Many people have very different expectations of clergy!  Many church wardens ask the wrong questions of a potential Vicar, seeking often to simply compensate for the shortcomings of the last one, rather than asking what kind of leadership is it that God requires in his church.

Fortunately, God has not left us in any doubt. Firstly, the New Testament in passages like Acts 20, Ephesians 4, I & II Timothy, Titus and Hebrews 13 make it plain that a presbyter/elder/overseer is to model Christian values and lifestyle in his personal life and family life. While all Christians are called to holy living, a Christian leader needs to model that standard and be a good example. Secondly, the above passages make it plain that he is to “preach the Word” (II Tim 4:2) and “he must hold firm to the trustworthy Word as taught, so that he may be able to give instruction in sound (healthy) doctrine and also rebuke those who contradict it’ (Titus 1:9). He is to be a pastor, or under-shepherd of the flock of Christ who cares for Christ’s own by loving and feeding them (Acts 20:27,28). For that he will need people skills and the ability to take a lead. But the one indispensable gift in the list of gifts for different churches in the New Testament is that each church must have a teacher or teachers. And those ministers must be Gospel people committed to the Apostolic Gospel and to the total trustworthiness of the Holy Scriptures that reveals God’s saving plan. They need to have a heart for the lost too, and a desire to do the work of an evangelist (IITim,4:5)

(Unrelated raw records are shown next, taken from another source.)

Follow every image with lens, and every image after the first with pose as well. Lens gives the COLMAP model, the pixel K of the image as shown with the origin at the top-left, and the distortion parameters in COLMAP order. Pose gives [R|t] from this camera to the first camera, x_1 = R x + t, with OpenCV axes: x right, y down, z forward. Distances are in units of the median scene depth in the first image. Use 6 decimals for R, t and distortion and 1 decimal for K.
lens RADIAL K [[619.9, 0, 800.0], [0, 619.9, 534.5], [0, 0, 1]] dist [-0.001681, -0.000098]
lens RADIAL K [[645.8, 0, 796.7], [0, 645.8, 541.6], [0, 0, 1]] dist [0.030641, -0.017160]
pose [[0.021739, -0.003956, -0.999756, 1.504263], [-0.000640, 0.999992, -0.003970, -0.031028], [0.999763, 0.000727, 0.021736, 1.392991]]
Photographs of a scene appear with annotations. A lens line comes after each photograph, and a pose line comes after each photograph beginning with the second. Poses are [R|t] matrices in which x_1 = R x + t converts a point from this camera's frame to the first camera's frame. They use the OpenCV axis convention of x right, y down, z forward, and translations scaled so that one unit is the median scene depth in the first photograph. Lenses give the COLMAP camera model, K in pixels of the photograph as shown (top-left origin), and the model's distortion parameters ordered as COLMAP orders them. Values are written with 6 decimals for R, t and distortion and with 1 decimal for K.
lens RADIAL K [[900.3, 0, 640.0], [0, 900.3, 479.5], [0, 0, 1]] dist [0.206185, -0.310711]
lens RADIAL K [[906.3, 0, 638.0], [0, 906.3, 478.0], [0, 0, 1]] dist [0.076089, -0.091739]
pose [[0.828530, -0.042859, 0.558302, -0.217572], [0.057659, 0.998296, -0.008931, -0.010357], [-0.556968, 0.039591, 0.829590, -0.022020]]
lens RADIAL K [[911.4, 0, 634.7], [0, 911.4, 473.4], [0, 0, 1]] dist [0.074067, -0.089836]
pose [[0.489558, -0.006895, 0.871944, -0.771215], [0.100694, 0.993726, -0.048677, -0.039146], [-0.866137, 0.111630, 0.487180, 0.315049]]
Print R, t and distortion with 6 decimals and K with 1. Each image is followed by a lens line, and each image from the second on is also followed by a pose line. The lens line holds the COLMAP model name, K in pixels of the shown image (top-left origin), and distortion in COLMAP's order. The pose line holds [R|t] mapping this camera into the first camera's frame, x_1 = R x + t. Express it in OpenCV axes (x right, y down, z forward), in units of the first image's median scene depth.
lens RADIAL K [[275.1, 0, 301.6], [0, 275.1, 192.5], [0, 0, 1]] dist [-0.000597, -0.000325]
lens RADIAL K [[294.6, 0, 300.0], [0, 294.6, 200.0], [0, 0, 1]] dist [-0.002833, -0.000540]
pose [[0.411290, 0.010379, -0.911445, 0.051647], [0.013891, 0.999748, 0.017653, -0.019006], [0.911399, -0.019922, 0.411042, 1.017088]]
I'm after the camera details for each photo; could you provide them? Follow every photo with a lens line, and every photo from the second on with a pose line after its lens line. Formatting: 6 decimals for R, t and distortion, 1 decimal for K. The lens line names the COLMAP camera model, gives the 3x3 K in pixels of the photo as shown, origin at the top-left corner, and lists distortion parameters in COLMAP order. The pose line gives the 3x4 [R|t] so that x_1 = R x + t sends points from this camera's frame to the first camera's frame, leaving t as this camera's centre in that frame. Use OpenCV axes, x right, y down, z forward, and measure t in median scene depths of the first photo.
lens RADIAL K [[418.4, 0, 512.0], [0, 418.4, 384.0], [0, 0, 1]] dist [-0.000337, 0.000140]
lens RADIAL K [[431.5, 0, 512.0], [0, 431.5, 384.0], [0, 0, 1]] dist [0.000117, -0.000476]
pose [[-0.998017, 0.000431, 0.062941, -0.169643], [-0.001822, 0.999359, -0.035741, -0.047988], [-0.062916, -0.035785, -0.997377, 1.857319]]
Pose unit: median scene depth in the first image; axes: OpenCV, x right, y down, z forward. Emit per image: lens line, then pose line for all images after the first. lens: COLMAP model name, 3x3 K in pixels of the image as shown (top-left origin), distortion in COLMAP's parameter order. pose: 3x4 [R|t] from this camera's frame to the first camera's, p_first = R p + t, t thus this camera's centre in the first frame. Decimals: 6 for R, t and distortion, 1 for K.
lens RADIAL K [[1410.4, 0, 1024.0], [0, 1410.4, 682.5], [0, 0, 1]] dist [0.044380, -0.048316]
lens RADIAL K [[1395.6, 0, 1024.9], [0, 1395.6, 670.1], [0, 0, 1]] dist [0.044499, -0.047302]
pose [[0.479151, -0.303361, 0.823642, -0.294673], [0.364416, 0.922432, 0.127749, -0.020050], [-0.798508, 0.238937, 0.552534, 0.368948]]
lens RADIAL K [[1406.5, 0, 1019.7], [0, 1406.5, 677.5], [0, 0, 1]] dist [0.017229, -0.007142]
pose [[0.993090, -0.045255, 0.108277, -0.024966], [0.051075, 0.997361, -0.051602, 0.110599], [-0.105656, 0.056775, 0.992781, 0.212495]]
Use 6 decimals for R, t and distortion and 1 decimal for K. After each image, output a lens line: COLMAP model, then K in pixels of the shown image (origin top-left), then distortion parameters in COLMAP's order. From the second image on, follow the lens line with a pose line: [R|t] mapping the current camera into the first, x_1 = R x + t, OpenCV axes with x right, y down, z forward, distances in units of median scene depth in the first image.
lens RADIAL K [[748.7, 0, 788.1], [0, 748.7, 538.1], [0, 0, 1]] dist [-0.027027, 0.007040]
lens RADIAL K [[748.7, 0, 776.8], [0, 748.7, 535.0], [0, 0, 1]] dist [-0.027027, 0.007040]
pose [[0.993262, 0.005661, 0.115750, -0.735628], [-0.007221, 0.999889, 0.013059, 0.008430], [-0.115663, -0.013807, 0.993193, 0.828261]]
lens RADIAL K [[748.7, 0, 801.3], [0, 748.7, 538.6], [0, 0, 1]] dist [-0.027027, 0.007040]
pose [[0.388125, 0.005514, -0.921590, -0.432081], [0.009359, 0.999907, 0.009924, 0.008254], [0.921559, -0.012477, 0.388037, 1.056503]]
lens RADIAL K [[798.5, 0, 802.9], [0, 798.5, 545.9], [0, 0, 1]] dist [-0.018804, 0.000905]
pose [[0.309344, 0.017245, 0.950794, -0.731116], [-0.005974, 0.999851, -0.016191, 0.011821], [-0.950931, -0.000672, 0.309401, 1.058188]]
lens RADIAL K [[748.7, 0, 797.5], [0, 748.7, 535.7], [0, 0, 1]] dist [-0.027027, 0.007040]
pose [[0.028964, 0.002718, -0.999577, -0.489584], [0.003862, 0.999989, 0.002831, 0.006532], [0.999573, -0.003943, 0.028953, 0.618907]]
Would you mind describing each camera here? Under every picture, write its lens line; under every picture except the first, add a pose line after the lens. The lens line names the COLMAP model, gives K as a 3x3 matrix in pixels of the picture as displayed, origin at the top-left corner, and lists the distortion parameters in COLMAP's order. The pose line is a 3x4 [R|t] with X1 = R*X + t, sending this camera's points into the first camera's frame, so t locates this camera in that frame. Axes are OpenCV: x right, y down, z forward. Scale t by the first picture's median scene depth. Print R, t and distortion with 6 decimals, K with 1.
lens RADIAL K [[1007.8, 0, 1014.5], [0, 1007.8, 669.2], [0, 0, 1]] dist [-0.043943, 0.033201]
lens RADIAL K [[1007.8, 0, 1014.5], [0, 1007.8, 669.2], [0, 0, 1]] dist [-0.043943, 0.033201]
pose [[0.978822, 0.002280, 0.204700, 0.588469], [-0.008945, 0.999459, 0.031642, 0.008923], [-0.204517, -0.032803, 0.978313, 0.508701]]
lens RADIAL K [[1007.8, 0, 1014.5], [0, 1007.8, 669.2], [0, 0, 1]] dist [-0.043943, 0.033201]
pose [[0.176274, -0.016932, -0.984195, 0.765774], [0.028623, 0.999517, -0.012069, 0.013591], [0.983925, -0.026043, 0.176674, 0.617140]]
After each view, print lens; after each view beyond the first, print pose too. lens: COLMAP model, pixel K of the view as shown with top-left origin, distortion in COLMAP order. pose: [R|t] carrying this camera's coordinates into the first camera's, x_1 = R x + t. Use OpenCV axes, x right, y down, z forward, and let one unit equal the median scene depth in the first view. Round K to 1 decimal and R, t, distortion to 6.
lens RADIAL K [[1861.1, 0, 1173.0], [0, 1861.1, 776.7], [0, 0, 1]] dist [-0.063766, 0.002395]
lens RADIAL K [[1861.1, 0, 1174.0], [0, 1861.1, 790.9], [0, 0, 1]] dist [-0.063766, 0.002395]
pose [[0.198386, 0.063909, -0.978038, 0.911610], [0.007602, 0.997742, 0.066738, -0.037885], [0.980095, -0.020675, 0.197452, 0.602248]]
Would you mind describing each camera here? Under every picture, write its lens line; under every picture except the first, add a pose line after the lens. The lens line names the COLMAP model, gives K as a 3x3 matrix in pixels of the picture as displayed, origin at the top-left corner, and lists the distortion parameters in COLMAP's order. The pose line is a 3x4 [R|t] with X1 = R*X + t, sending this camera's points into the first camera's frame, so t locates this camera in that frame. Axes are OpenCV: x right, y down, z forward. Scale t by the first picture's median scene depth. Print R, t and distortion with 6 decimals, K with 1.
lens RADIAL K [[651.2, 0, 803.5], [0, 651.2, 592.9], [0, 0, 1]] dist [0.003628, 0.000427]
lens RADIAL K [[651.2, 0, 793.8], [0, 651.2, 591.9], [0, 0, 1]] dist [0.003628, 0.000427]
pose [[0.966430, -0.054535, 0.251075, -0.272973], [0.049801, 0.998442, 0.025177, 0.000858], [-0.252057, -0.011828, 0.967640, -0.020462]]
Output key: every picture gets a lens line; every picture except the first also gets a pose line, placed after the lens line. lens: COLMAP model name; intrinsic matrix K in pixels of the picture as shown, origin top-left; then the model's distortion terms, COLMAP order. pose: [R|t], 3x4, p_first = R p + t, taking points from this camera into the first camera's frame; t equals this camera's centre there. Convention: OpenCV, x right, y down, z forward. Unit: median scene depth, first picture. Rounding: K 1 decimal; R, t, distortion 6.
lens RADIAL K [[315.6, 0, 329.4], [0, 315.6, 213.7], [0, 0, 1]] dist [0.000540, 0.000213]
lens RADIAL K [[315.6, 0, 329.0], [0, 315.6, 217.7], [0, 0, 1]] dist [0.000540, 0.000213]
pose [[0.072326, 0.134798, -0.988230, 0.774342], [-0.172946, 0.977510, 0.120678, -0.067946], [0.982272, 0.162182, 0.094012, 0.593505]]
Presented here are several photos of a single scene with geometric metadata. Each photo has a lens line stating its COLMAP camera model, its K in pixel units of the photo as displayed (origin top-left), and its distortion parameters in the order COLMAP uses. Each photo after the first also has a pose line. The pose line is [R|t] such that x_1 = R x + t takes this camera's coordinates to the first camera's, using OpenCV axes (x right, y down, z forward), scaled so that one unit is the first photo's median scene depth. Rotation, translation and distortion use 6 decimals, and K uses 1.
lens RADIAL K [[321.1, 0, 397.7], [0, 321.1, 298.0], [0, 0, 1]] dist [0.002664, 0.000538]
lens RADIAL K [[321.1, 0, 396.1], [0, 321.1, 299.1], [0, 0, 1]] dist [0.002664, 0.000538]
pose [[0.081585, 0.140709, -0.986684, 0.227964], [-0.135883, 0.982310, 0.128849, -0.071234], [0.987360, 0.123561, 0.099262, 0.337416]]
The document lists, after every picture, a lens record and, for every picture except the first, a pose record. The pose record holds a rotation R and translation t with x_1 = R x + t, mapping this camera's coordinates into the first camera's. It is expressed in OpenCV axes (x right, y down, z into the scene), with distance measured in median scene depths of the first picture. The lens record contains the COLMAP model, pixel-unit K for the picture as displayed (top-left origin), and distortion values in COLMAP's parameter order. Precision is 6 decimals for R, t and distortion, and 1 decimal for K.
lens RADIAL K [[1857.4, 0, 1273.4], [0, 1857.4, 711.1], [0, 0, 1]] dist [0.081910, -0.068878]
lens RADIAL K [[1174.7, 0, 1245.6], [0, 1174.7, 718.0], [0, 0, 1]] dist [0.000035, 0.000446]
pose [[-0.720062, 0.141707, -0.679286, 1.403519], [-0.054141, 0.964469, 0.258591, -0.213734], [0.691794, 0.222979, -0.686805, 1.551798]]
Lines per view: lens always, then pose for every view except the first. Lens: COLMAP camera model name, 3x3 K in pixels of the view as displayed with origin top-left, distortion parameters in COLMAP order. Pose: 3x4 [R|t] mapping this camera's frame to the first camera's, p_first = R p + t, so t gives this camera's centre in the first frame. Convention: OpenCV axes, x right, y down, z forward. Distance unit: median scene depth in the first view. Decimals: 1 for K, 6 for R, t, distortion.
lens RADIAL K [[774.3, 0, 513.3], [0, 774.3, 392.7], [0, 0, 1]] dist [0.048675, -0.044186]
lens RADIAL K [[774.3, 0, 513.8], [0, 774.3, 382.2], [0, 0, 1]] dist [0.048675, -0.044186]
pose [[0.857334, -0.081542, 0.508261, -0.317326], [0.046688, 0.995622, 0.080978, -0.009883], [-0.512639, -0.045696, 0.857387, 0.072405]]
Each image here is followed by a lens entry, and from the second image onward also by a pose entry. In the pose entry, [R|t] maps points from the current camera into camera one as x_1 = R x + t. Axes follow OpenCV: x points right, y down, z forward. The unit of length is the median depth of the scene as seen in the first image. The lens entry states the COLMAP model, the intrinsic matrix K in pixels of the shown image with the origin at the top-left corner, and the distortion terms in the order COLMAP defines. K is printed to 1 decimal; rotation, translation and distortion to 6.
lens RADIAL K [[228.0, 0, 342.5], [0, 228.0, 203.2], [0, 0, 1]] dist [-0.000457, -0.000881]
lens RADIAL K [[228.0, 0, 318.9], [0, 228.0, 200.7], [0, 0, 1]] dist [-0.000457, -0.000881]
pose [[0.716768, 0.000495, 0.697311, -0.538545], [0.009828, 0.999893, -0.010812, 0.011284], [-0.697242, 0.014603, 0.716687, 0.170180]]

How do I test out my call?
So, any person beginning to believe God is calling him to the above ministry should be given opportunities in their home church to teach and preach on some occasions to test out their calling as teaching pastors. This preaching/teaching emphasis is written large in our Ordination services. The Ordinand is being called to the ministry of the Word first and foremost. And to the ministry of the Sacraments also as Christ given visual aids to the Gospel, and when rightly received with faith, they encourage and confirm us in that faith.

Could it be me?
It is a very high calling then, not to be undertaken lightly!  Before you are ordained as a presbyter/priest in an Anglican church, you must first previously have been ordained a Deacon. This is a helpful reminder that all ministry must come from a servant hearted attitude that sees ministry as service (not a career path) to our Lord, who “came not to be served but to serve, and to give his life as a ransom for many” (Mark 10:45).  It is also a huge privilege and sometimes a tough task. But God’s Church, for its health and well-being, needs the right people to respond to God’s call. Might that be you?

At the present time of writing (2018), the question might well be asked:
‘Why be ordained in the Church of England?’ To which the answer is: As long as the door for the ordination of classical evangelicals is open, why go elsewhere? We must not hand over our Biblically based church to liberals who lead people away from authentic Apostolic New Testament Christianity. But if you stay in the Church of England, make sure you are trained at a Bible believing College that develops your faith rather than undermines it!

Wallace Benn is the former Bishop of Lewes and is an Honorary Vice President of Church Society.